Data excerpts
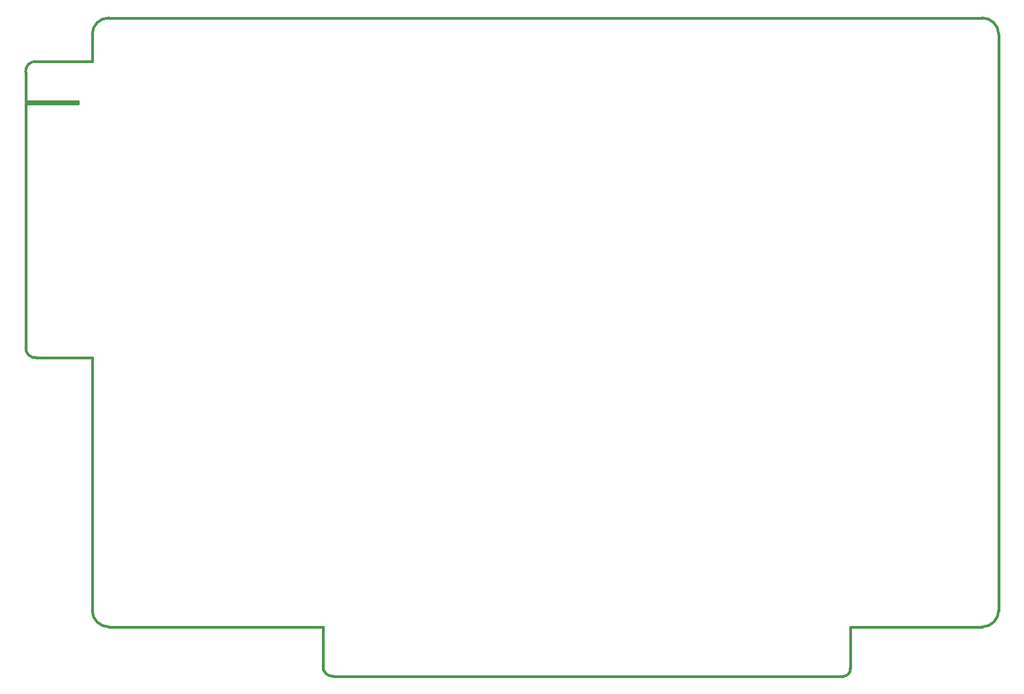
<source format=gm1>
%TF.GenerationSoftware,KiCad,Pcbnew,7.0.10*%
%TF.CreationDate,2025-04-22T11:17:34+12:00*%
%TF.ProjectId,isa_monster_fdc,6973615f-6d6f-46e7-9374-65725f666463,1.0*%
%TF.SameCoordinates,Original*%
%TF.FileFunction,Profile,NP*%
%FSLAX46Y46*%
G04 Gerber Fmt 4.6, Leading zero omitted, Abs format (unit mm)*
G04 Created by KiCad (PCBNEW 7.0.10) date 2025-04-22 11:17:34*
%MOMM*%
%LPD*%
G01*
G04 APERTURE LIST*
%TA.AperFunction,Profile*%
%ADD10C,0.381000*%
%TD*%
G04 APERTURE END LIST*
D10*
X71120000Y-139700000D02*
G75*
G03*
X73660000Y-142240000I2540000J0D01*
G01*
X186833719Y-149859920D02*
G75*
G03*
X187960298Y-148589701I40681J1098620D01*
G01*
X60858400Y-61137800D02*
X68961000Y-61137800D01*
X208280000Y-142240000D02*
G75*
G03*
X210820000Y-139700000I0J2540000D01*
G01*
X71120000Y-139700000D02*
X71120000Y-100698269D01*
X106679972Y-148252754D02*
G75*
G03*
X108331077Y-149860000I1474228J-137246D01*
G01*
X62466443Y-55000000D02*
X70000000Y-55000000D01*
X73660000Y-48260000D02*
X208280000Y-48260000D01*
X68961000Y-61137800D02*
X68961000Y-61544200D01*
X108331000Y-149860000D02*
X186840000Y-149860000D01*
X68961000Y-61544200D02*
X60858400Y-61544200D01*
X62522816Y-100698269D02*
X69949200Y-100698269D01*
X73660000Y-142240000D02*
X106680000Y-142240000D01*
X187960000Y-142240000D02*
X208280000Y-142240000D01*
X70000000Y-55000000D02*
X71120000Y-55000000D01*
X73660000Y-48260000D02*
G75*
G03*
X71120000Y-50800000I0J-2540000D01*
G01*
X106680000Y-142240000D02*
X106680000Y-148260000D01*
X60858400Y-61137800D02*
X60858400Y-56651077D01*
X210820000Y-50800000D02*
G75*
G03*
X208280000Y-48260000I-2540000J0D01*
G01*
X210820000Y-50800000D02*
X210820000Y-139700000D01*
X62466446Y-54999972D02*
G75*
G03*
X60859200Y-56651077I-137246J-1474228D01*
G01*
X187960000Y-142240000D02*
X187960000Y-148590000D01*
X69949200Y-100698269D02*
X71120000Y-100698269D01*
X60858400Y-61544200D02*
X60858400Y-99091026D01*
X71120000Y-55000000D02*
X71120000Y-50800000D01*
X60871702Y-99091023D02*
G75*
G03*
X62522816Y-100698268I1474198J-137277D01*
G01*
M02*

</source>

== DIRECTIONS ==
Go through the data above and copy each line that holds the word "LIST".

== WRITTEN SOLUTION ==
G04 APERTURE LIST*
G04 APERTURE END LIST*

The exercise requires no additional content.